À lamartine

By Jean Aicard

Written 1867-01-01 - 1867-01-01

Le temps heureux n’est plus où rayonnait la Grèce,

Où Périclès vivait, étoile du plein jour !

Où les peuples, ardents de force et de jeunesse,

Voyant un Dieu partout, sentaient partout l’amour !

Le temps, le temps est mort des couronnes civiques,

Où l’on n’oubliait plus le poëte vainqueur !

Il est bien mort, ce temps des vieilles républiques

Qui payaient largement les cœurs avec le cœur !

L’orgie en ses festins n’a même plus de roses !

Les âmes sont de cire, et les fleurs de métal ;

Des dieux et de l’amour il nous reste deux choses :

La pâle indifférence et le désir brutal !

Les jeunes d’aujourd’hui vaudraient-ils ceux d’Athènes ?

Eux qu’on voit, dédaigneux du juste en cheveux blancs,

Récolter ces moissons hâtives de leurs graines :

Des nouveau-nés déjà blêmes et tout tremblants !

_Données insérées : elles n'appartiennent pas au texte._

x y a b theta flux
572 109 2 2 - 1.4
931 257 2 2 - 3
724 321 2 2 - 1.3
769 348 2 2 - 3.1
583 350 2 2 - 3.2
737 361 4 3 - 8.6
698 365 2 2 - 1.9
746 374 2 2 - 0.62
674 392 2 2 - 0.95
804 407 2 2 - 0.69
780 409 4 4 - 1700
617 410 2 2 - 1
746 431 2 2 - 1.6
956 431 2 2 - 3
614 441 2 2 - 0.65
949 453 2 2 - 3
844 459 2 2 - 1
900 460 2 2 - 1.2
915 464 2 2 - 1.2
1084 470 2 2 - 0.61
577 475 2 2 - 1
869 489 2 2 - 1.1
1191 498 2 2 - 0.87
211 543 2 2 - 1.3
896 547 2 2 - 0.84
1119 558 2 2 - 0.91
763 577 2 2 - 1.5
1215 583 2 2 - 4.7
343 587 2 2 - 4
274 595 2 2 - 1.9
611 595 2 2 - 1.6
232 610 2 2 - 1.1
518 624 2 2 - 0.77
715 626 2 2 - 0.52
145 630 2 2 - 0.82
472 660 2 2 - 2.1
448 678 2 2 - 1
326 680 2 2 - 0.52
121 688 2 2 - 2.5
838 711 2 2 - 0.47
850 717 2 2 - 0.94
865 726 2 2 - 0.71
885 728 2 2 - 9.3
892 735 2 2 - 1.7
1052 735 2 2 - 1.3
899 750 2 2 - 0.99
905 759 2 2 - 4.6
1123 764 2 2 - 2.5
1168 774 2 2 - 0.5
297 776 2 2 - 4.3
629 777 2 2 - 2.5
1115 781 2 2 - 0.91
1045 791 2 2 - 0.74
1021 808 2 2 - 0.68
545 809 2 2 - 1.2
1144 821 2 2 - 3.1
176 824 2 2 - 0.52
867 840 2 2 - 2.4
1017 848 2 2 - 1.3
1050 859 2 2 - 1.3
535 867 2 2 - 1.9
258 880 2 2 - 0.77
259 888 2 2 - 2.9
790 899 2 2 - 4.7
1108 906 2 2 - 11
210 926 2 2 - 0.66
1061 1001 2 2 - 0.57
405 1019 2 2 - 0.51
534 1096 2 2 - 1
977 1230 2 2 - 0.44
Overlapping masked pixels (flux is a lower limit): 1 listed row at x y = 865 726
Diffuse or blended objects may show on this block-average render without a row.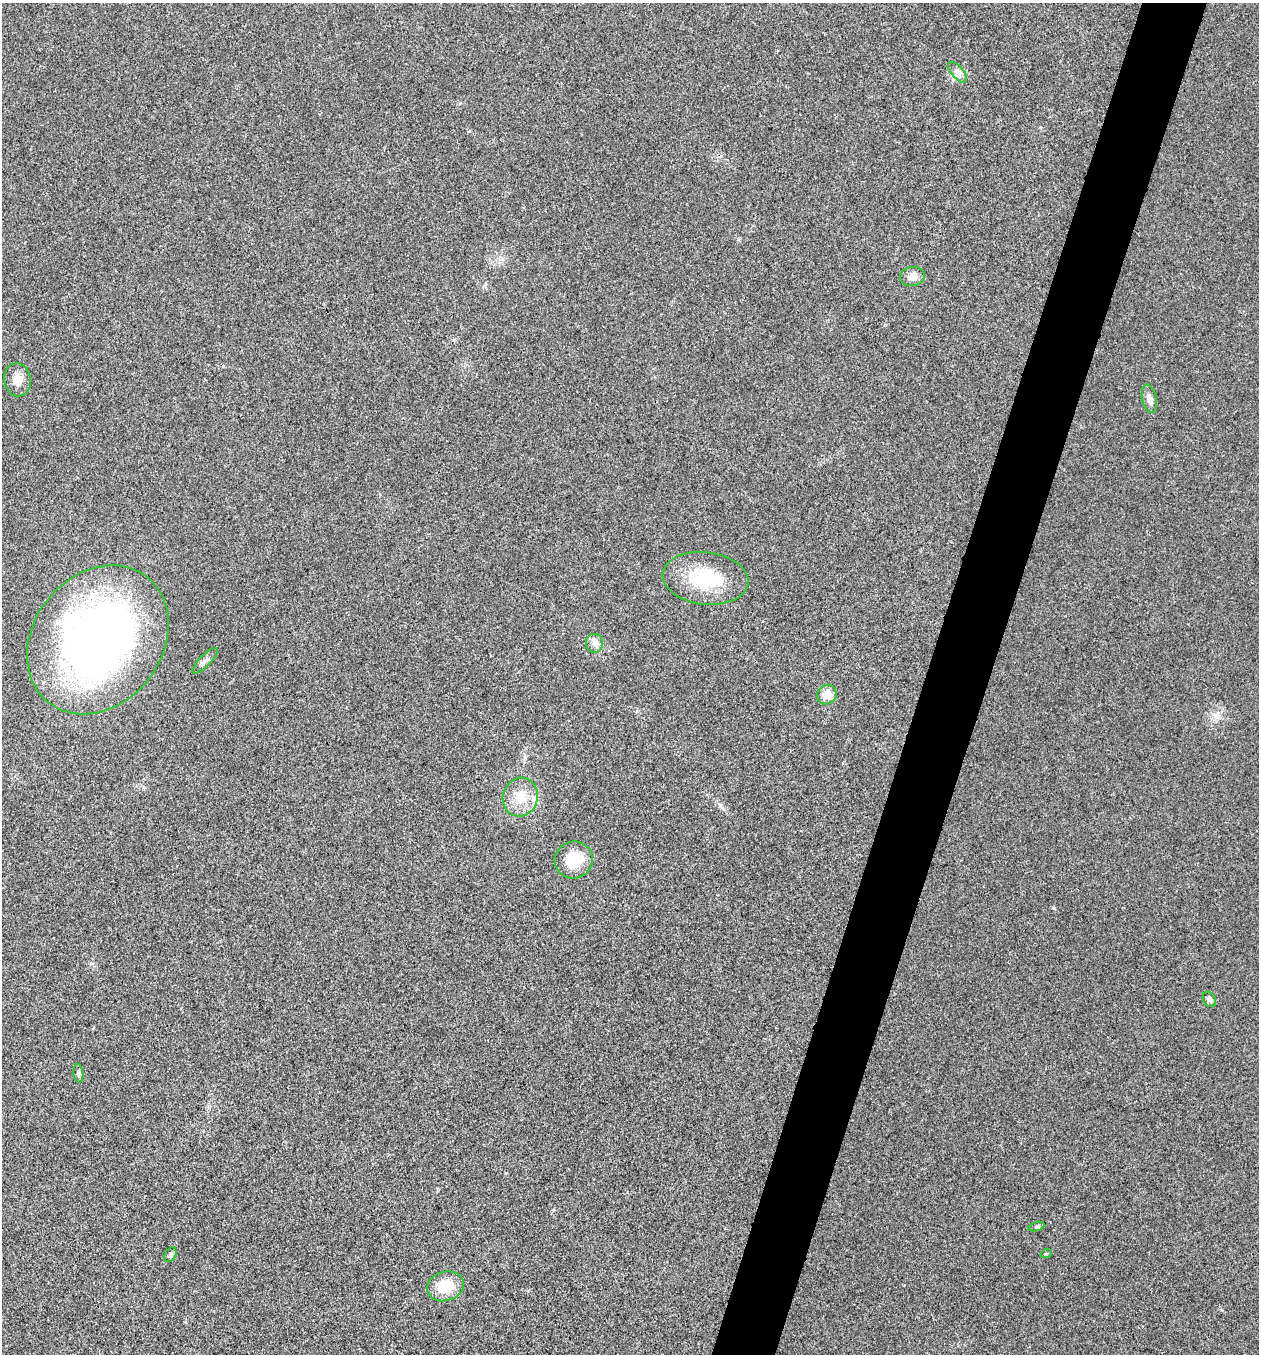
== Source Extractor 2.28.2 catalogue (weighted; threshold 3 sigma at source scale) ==
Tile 10 of 4 x 4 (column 2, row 3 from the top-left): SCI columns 1524-2780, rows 1356-2707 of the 5436 x 5425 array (HDU 1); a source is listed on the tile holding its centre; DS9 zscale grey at full resolution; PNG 1261 x 1356 px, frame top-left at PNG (2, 3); each listed source drawn as its Kron ellipse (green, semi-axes under 4 px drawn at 4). Shown black and unused: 5% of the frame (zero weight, under 3 of 4 exposures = <1% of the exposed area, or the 3 px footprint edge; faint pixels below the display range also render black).
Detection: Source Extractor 2.28.2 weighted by HDU 2 'WHT'; one run over the whole footprint, this tile lists its part. Background 0.0202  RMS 0.0057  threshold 0.0258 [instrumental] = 3 sigma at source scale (4.5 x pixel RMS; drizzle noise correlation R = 1.50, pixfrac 1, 0.05/0.05 arcsec/px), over >= 5 px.
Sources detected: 19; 2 inside a brighter listed object's ellipse — not listed separately; the other 17 listed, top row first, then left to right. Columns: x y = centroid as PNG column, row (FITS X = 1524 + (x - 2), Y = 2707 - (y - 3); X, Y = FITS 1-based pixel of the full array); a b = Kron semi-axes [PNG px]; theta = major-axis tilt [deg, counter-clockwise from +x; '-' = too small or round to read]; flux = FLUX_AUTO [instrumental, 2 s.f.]
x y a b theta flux
958 72 12 6 -49 2.5
912 277 12 9 10 4.2
17 380 16 13 -81 6.2
1149 399 14 7 -77 3.5
705 578 43 26 -6 34
98 640 80 64 52 340
594 643 9 8 - 3
205 661 17 5 46 2.4
827 695 10 9 - 7.2
520 797 19 17 75 12
574 860 19 18 - 17
1209 999 8 6 -60 1.7
78 1073 9 5 -83 1.4
1036 1227 8 3 19 0.92
1046 1254 6 3 19 0.58
170 1255 7 5 58 1.4
446 1286 19 14 17 15
Unlisted compact peaks at least as high as the median listed source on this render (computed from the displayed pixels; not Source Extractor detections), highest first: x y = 1054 908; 1213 714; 1221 1310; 720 805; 637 711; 739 240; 469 131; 485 285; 460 103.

D’autres l’ont dit : plus rien ne bat dans les poitrines !

Et s’il est quelque part, triste, sur les sommets,

Un héros de jadis, meurtri de nos ruines,

Et tel que notre temps n’en verra plus jamais !

S’il reste un grand poëte et s’il reste un grand homme,

Ô miracle ! si grand qu’en un dernier effort,

La foule, par hasard, s’en souvienne et le nomme,

Un dormeur, réveillé, l’insulte, et se rendort !

Ah ! comme il faut vouloir, pour garder l’espérance !…

Père, des bruits confus sont venus jusqu’à moi ;

On a cru t’émouvoir et troubler ton silence,

Mais, te sachant trop haut, j’ai répondu pour toi.